* **INSTRUCTION**: Starting at the first line and ending at the last, output the data exactly.

* **SUPPLIED DATA**:
----
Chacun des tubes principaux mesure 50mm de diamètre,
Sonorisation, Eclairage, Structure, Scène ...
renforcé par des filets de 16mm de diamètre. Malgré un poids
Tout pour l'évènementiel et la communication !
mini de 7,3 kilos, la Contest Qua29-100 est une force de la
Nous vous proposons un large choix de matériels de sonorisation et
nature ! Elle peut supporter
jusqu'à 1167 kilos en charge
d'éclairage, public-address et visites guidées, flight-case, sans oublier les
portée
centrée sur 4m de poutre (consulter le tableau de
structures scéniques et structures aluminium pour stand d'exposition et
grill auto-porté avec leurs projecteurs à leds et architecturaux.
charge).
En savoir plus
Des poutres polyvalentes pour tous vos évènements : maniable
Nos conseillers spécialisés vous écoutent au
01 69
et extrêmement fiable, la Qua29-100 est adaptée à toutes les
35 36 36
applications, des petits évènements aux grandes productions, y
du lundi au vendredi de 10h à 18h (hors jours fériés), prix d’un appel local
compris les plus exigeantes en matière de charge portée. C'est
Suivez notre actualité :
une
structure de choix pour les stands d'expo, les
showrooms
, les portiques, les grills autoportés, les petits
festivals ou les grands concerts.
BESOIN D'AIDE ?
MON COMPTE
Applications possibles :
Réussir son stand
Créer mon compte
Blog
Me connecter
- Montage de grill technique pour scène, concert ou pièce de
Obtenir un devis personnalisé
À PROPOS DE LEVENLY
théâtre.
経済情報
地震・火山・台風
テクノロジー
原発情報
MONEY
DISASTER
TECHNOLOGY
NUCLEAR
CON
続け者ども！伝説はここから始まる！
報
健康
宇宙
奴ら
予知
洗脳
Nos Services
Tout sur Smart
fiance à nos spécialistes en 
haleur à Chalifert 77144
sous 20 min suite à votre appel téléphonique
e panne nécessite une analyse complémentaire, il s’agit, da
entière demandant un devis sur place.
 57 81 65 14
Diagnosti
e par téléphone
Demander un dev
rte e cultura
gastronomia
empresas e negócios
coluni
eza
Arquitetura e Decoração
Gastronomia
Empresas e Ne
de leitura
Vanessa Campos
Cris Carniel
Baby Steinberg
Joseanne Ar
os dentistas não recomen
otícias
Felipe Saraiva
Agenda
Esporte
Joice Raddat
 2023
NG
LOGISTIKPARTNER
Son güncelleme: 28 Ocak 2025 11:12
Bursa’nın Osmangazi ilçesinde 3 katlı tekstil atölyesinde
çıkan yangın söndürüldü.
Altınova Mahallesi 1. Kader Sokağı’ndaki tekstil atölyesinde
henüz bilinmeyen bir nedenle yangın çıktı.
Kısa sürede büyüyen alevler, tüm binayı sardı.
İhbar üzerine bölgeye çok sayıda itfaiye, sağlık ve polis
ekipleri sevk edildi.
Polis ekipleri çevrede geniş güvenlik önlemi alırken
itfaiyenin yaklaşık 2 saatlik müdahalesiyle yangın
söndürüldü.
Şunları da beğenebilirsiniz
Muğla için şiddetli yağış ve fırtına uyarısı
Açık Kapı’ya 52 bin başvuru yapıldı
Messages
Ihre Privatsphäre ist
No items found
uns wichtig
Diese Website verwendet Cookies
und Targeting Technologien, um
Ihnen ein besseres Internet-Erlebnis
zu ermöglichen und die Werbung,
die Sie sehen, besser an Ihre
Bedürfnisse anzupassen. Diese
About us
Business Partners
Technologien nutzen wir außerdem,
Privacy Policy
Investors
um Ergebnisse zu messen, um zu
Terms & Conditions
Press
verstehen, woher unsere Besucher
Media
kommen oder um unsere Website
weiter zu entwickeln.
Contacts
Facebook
----
* **EXERCISE RESULT**:
Chacun des tubes principaux mesure 50mm de diamètre,
Sonorisation, Eclairage, Structure, Scène ...
renforcé par des filets de 16mm de diamètre. Malgré un poids
Tout pour l'évènementiel et la communication !
mini de 7,3 kilos, la Contest Qua29-100 est une force de la
Nous vous proposons un large choix de matériels de sonorisation et
nature ! Elle peut supporter
jusqu'à 1167 kilos en charge
d'éclairage, public-address et visites guidées, flight-case, sans oublier les
portée
centrée sur 4m de poutre (consulter le tableau de
structures scéniques et structures aluminium pour stand d'exposition et
grill auto-porté avec leurs projecteurs à leds et architecturaux.
charge).
En savoir plus
Des poutres polyvalentes pour tous vos évènements : maniable
Nos conseillers spécialisés vous écoutent au
01 69
et extrêmement fiable, la Qua29-100 est adaptée à toutes les
35 36 36
applications, des petits évènements aux grandes productions, y
du lundi au vendredi de 10h à 18h (hors jours fériés), prix d’un appel local
compris les plus exigeantes en matière de charge portée. C'est
Suivez notre actualité :
une
structure de choix pour les stands d'expo, les
showrooms
, les portiques, les grills autoportés, les petits
festivals ou les grands concerts.
BESOIN D'AIDE ?
MON COMPTE
Applications possibles :
Réussir son stand
Créer mon compte
Blog
Me connecter
- Montage de grill technique pour scène, concert ou pièce de
Obtenir un devis personnalisé
À PROPOS DE LEVENLY
théâtre.
経済情報
地震・火山・台風
テクノロジー
原発情報
MONEY
DISASTER
TECHNOLOGY
NUCLEAR
CON
続け者ども！伝説はここから始まる！
報
健康
宇宙
奴ら
予知
洗脳
Nos Services
Tout sur Smart
fiance à nos spécialistes en 
haleur à Chalifert 77144
sous 20 min suite à votre appel téléphonique
e panne nécessite une analyse complémentaire, il s’agit, da
entière demandant un devis sur place.
 57 81 65 14
Diagnosti
e par téléphone
Demander un dev
rte e cultura
gastronomia
empresas e negócios
coluni
eza
Arquitetura e Decoração
Gastronomia
Empresas e Ne
de leitura
Vanessa Campos
Cris Carniel
Baby Steinberg
Joseanne Ar
os dentistas não recomen
otícias
Felipe Saraiva
Agenda
Esporte
Joice Raddat
 2023
NG
LOGISTIKPARTNER
Son güncelleme: 28 Ocak 2025 11:12
Bursa’nın Osmangazi ilçesinde 3 katlı tekstil atölyesinde
çıkan yangın söndürüldü.
Altınova Mahallesi 1. Kader Sokağı’ndaki tekstil atölyesinde
henüz bilinmeyen bir nedenle yangın çıktı.
Kısa sürede büyüyen alevler, tüm binayı sardı.
İhbar üzerine bölgeye çok sayıda itfaiye, sağlık ve polis
ekipleri sevk edildi.
Polis ekipleri çevrede geniş güvenlik önlemi alırken
itfaiyenin yaklaşık 2 saatlik müdahalesiyle yangın
söndürüldü.
Şunları da beğenebilirsiniz
Muğla için şiddetli yağış ve fırtına uyarısı
Açık Kapı’ya 52 bin başvuru yapıldı
Messages
Ihre Privatsphäre ist
No items found
uns wichtig
Diese Website verwendet Cookies
und Targeting Technologien, um
Ihnen ein besseres Internet-Erlebnis
zu ermöglichen und die Werbung,
die Sie sehen, besser an Ihre
Bedürfnisse anzupassen. Diese
About us
Business Partners
Technologien nutzen wir außerdem,
Privacy Policy
Investors
um Ergebnisse zu messen, um zu
Terms & Conditions
Press
verstehen, woher unsere Besucher
Media
kommen oder um unsere Website
weiter zu entwickeln.
Contacts
Facebook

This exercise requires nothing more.